US President Donald Trump floated the idea that Spain could be removed from the North Atlantic Treaty Organization in his latest swipe against a chronic under-spender on defense.
“Spain — you have to call them and find, why are they a laggard?” Trump said as he spoke with Finnish President Alexander Stubb on Thursday in the Oval Office. “And they’re doing well too, you know. Because of a lot of the things we’ve done, they’re doing fine. They have no excuse not to do this. But that’s all right.”
“Maybe you should throw them out of NATO, frankly,” he added.
Spain previously earned Trump’s ire when it rejected the US call at the NATO Summit in June to increase defense spending to 5% of national gross domestic product, becoming the only nation in the alliance to reject the new goal. At the time, Trump suggested he planned to double tariff rates hitting products from Spain sold into the US.
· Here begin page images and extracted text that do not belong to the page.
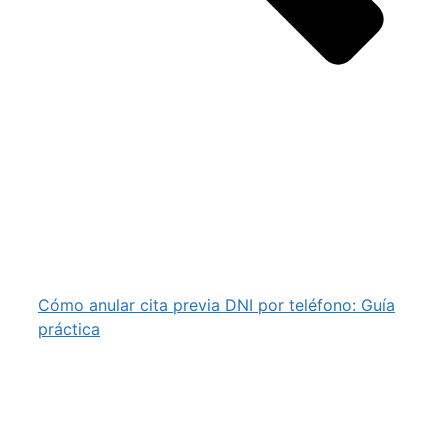
Cómo anular cita previa DNI por teléfono: Guía
práctica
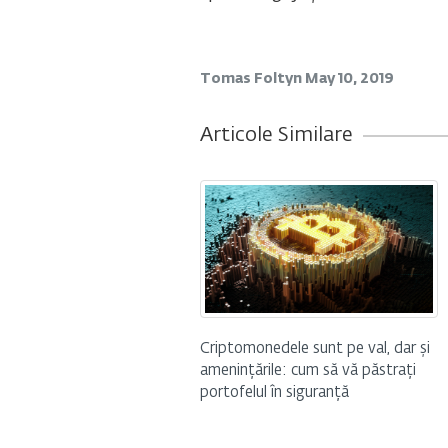
Tomas Foltyn
May 10, 2019
Articole Similare
Criptomonedele sunt pe val, dar și
amenințările: cum să vă păstrați
portofelul în siguranță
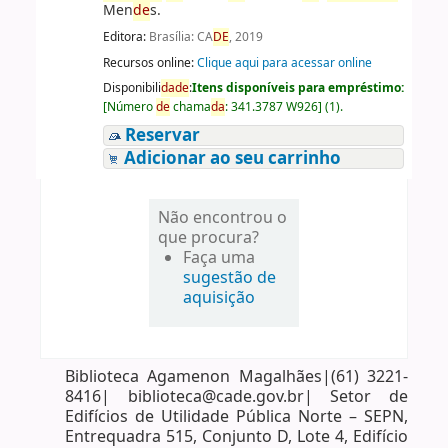
Men
de
s.
Editora:
Brasília: CA
DE
, 2019
Recursos online:
Clique aqui para acessar online
Disponibili
da
de
:
Itens disponíveis para empréstimo:
[
Número
de
chama
da
:
341.3787 W926
]
(1).
Reservar
Adicionar ao seu carrinho
Não encontrou o
que procura?
Faça uma
sugestão de
aquisição
Biblioteca Agamenon Magalhães|(61) 3221-
8416| biblioteca@cade.gov.br| Setor de
Edifícios de Utilidade Pública Norte – SEPN,
Entrequadra 515, Conjunto D, Lote 4, Edifício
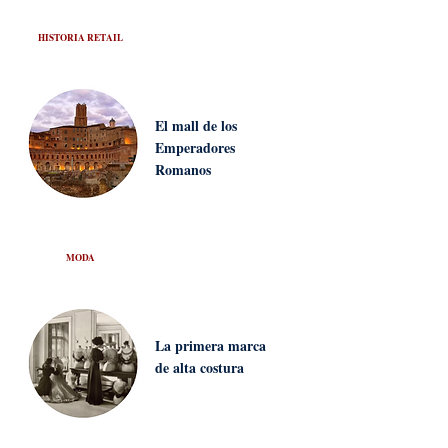
HISTORIA RETAIL
El mall de los
Emperadores
Romanos
MODA
La primera marca
de alta costura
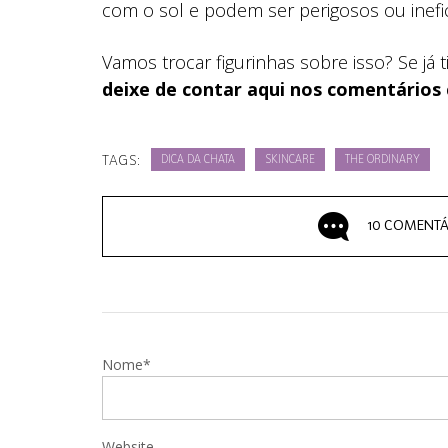
com o sol e podem ser perigosos ou inefic
Vamos trocar figurinhas sobre isso? Se já
deixe de contar aqui nos comentários 
TAGS:
DICA DA CHATA
SKINCARE
THE ORDINARY
10 COMENTÁ
Nome*
Website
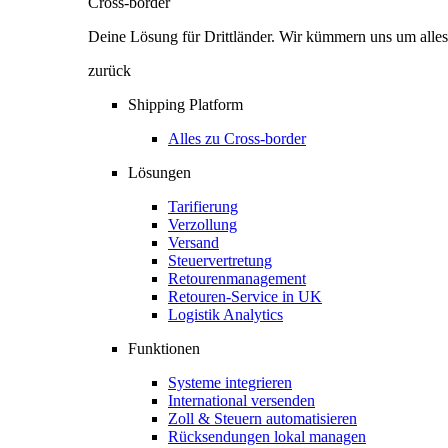
Cross-border
Deine Lösung für Drittländer. Wir kümmern uns um alles
zurück
Shipping Platform
Alles zu Cross-border
Lösungen
Tarifierung
Verzollung
Versand
Steuervertretung
Retourenmanagement
Retouren-Service in UK
Logistik Analytics
Funktionen
Systeme integrieren
International versenden
Zoll & Steuern automatisieren
Rücksendungen lokal managen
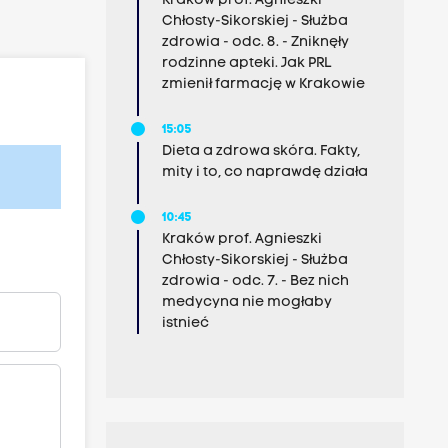
Kraków prof. Agnieszki
Chłosty-Sikorskiej - Służba
zdrowia - odc. 8. - Zniknęły
rodzinne apteki. Jak PRL
zmienił farmację w Krakowie
15:05
Dieta a zdrowa skóra. Fakty,
mity i to, co naprawdę działa
10:45
Kraków prof. Agnieszki
Chłosty-Sikorskiej - Służba
zdrowia - odc. 7. - Bez nich
medycyna nie mogłaby
istnieć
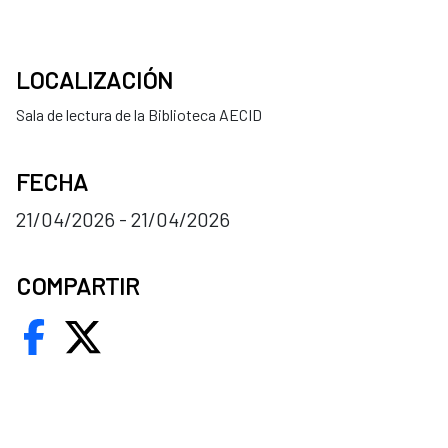
LOCALIZACIÓN
Sala de lectura de la Biblioteca AECID
FECHA
21/04/2026 - 21/04/2026
COMPARTIR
Spanish Prime Minister Pedro Sanchez has said that abiding by the new threshold would see hundreds of millions of euros in additional defense spending which would require cuts to health care and education. His office released a statement Thursday pushing back on Trump’s remarks.
“Spain is a member of NATO in full right and is committed to NATO. It fulfills its targets just as the US does,” the statement said.
Trump has repeatedly threatened to withdraw the US from the defense alliance over other nations’ defense spending, though he has signaled more robust support in recent months as other countries have rallied around his 5% goal. While there have been calls to expel nations from the alliance before — including after Turkey acquired Russian air defense systems — there is no suspension or expulsion mechanism in the treaty.
And while some scholars have argued that a NATO member could be expelled if the North Atlantic Council — the principal decision-making body within the alliance — determined a country to be in material breach of its treaty obligations, there’s no indication that the US could do so unilaterally.
No country has ever left the alliance, which Finland joined in 2023 following Russia’s invasion of Ukraine.